Of course, I preach that my network of CFOs is big and strong and nationwide. And it is. But certainly, I do not know every CFO in technology. It is a constantly changing universe and would be impossible for anyone to track accurately. I think understanding how a CFO likes to be approached about a new opportunity may be a more valuable asset than having tons of contacts in a database. After all, what good are names and contact info if you cannot deliver a winning presentation and deliver high quality candidates to the opportunity?

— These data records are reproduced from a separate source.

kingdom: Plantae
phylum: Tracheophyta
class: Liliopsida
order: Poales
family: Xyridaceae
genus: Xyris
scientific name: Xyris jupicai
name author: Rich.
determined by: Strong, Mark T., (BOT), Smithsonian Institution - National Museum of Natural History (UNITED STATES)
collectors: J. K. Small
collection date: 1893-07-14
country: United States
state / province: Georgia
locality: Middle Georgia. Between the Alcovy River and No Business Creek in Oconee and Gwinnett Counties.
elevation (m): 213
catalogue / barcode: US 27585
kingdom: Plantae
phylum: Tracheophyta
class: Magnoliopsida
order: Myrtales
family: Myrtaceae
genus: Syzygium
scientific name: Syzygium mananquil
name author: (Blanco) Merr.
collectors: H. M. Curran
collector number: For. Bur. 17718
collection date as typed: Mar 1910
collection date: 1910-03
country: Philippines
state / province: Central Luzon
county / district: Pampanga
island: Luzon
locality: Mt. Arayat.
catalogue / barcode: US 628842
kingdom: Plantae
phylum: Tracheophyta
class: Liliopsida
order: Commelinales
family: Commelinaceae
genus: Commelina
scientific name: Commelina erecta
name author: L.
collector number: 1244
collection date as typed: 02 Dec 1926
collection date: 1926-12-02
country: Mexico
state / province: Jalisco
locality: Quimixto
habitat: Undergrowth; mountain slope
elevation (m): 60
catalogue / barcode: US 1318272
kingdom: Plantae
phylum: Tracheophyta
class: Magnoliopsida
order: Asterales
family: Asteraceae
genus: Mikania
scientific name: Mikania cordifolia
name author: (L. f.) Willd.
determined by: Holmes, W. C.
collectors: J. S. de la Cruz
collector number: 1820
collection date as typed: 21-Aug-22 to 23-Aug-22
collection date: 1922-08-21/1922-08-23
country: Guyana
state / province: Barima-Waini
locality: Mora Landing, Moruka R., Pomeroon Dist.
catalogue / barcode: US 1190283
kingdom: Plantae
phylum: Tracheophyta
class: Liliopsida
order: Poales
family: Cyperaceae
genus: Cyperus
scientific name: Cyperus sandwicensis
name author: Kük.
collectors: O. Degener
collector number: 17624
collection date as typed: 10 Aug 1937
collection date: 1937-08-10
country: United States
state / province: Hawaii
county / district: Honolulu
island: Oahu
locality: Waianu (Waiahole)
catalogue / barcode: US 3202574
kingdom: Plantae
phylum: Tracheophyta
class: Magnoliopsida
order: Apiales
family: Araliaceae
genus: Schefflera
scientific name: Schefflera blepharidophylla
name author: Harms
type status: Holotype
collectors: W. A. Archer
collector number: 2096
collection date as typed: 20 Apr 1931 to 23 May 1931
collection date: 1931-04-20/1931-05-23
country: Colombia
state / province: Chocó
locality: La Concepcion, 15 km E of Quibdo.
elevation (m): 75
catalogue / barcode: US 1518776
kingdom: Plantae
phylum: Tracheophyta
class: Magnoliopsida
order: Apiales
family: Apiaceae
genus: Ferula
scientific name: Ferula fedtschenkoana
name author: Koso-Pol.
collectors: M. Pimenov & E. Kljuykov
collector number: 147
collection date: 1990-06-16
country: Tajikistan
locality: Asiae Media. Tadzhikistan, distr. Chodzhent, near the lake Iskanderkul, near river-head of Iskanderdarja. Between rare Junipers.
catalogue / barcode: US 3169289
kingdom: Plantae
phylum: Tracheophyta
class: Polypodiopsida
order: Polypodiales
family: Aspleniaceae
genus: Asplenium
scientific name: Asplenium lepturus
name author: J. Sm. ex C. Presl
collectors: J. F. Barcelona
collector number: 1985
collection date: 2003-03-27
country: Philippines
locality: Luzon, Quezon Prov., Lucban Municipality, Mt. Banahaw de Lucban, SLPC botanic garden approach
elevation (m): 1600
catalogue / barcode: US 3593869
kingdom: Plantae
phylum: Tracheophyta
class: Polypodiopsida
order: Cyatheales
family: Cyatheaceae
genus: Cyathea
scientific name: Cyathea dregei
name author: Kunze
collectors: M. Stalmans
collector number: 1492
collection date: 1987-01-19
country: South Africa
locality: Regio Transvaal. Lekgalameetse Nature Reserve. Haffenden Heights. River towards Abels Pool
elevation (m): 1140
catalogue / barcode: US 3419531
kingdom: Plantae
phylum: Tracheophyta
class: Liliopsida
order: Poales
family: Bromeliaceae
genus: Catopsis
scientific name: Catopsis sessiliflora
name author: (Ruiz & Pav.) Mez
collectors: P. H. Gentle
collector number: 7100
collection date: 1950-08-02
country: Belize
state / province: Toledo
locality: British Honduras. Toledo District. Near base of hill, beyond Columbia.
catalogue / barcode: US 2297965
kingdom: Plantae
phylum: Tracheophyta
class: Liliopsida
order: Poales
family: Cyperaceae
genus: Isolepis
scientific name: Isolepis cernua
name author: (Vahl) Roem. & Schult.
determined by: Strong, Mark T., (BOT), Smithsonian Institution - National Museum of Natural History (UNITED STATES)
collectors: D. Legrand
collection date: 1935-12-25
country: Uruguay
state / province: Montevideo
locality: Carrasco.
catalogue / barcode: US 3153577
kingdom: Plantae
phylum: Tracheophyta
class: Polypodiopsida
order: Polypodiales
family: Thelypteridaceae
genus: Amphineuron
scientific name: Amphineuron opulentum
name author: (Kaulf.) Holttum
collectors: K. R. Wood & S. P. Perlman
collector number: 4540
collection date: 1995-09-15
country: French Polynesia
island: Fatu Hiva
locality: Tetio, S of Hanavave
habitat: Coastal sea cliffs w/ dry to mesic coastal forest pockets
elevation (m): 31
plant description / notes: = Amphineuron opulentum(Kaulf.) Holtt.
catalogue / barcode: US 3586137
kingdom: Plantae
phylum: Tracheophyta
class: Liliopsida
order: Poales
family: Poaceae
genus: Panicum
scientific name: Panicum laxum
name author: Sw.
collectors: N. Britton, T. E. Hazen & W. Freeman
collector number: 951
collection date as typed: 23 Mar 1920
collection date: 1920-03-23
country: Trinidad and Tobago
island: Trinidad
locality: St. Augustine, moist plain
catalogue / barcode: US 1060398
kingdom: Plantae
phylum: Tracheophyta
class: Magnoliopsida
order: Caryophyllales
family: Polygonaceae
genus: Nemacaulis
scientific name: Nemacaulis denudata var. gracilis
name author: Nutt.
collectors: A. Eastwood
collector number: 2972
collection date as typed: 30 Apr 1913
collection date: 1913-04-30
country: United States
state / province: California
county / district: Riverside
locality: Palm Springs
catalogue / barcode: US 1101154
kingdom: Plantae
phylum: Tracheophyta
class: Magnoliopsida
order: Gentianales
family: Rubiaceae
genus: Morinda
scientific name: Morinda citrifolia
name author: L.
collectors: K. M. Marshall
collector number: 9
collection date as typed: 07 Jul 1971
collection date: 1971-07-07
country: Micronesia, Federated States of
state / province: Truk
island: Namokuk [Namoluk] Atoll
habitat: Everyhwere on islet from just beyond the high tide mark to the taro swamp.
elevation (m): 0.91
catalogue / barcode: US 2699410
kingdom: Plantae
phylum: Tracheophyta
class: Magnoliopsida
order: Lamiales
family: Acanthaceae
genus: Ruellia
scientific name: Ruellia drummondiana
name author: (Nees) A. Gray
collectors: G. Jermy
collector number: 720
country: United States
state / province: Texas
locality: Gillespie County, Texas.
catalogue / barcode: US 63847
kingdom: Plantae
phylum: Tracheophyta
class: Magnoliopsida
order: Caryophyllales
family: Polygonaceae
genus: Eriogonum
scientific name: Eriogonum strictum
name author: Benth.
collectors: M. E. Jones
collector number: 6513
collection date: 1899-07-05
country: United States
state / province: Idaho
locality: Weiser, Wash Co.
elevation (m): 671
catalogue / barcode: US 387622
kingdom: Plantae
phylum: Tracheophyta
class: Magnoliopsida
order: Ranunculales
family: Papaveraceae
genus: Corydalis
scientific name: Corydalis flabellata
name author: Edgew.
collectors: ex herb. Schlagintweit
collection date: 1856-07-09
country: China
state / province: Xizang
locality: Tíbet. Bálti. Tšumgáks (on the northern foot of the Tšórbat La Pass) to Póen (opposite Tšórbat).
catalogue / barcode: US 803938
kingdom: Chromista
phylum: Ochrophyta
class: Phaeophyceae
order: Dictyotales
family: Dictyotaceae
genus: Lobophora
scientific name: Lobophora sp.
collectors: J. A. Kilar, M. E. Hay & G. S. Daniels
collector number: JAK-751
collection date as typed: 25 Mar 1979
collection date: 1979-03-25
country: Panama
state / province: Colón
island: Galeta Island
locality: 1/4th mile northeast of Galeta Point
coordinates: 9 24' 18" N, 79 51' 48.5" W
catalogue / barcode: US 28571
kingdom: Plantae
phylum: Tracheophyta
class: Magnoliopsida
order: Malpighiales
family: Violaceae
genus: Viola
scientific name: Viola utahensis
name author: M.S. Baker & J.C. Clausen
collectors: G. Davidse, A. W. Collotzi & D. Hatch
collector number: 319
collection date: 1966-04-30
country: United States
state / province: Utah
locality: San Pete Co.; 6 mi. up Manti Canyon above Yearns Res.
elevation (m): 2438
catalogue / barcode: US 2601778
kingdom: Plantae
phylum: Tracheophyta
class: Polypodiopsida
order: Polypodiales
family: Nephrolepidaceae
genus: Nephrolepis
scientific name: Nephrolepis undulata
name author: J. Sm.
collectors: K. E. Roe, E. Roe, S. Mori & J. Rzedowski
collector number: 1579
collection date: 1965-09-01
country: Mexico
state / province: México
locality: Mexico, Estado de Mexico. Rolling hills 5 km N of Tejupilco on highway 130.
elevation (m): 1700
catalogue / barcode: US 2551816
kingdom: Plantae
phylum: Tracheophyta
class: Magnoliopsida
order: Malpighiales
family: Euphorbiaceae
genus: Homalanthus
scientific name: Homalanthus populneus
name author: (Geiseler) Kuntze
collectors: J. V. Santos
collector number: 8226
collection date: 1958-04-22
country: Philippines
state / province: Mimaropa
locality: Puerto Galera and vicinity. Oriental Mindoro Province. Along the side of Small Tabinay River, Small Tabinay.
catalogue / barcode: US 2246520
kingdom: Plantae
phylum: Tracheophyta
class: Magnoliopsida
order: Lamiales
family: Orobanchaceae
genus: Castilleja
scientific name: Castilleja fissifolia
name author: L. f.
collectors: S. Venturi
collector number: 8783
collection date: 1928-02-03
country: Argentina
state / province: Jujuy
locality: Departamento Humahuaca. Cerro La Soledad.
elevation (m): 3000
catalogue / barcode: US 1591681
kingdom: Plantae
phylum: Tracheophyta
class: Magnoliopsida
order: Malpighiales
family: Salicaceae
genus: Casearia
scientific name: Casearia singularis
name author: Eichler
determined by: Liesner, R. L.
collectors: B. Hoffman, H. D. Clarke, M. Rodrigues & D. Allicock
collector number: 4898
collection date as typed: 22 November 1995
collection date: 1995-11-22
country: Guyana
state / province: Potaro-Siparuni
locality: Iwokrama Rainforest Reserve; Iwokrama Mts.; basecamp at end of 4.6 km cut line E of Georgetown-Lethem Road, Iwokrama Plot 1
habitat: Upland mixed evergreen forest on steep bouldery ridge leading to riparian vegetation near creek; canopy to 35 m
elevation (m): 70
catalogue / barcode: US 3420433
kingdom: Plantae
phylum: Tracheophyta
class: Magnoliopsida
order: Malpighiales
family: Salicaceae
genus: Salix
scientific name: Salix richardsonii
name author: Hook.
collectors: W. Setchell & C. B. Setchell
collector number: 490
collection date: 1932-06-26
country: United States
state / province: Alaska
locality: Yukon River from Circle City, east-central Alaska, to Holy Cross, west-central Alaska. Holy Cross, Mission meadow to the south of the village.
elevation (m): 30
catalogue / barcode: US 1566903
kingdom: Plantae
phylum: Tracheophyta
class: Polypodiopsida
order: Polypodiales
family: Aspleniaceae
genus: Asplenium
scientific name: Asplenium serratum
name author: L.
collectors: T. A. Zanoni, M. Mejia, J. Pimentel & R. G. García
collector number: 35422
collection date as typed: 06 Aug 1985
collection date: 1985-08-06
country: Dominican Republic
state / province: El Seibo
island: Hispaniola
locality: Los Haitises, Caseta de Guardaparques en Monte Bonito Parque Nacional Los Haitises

Strong database, a good starting point

Having a strong database is important no doubt, giving the recruiter a jumping-off point. It is a collective of industry sub-components, and specific individuals will lead to others of a similar ilk. But like Mike, I think it is critical to think about the present as well as where things are going in the future, especially in technology industry searches. It is critical to reach out to the up-and- coming generation and to re-invigorate the database with every new search by asking respected and trusted contacts for great referrals, and by reaching out to those folks that are 3 times removed as well.

When we presented the short list of candidates to Mike, I was proud to say that prior to initiating the search, I had never met any of the five people on the list. This is what recruiting is all about. It is what keeps it interesting for me personally and professionally. Reaching out and beyond the comfort of who I know today to the folks I want to know tomorrow.

 Unearthing CEO concerns re CFO search

I will continue asking each CEO I meet with what bugs him/her about executive search consultants. I am sure it will be a different pet peeve with each one, who knows. Maybe a theme will emerge. The great thing about being an entrepreneur within the search industry is that with each new search, each new CEO, and each new specific mandate will be the challenge to find that rare, exceptional, standout person for my client. And the way I go about doing that is not formula driven. It is as unique as the role and each CEO. It is not data-base mining, it is truly recruiting!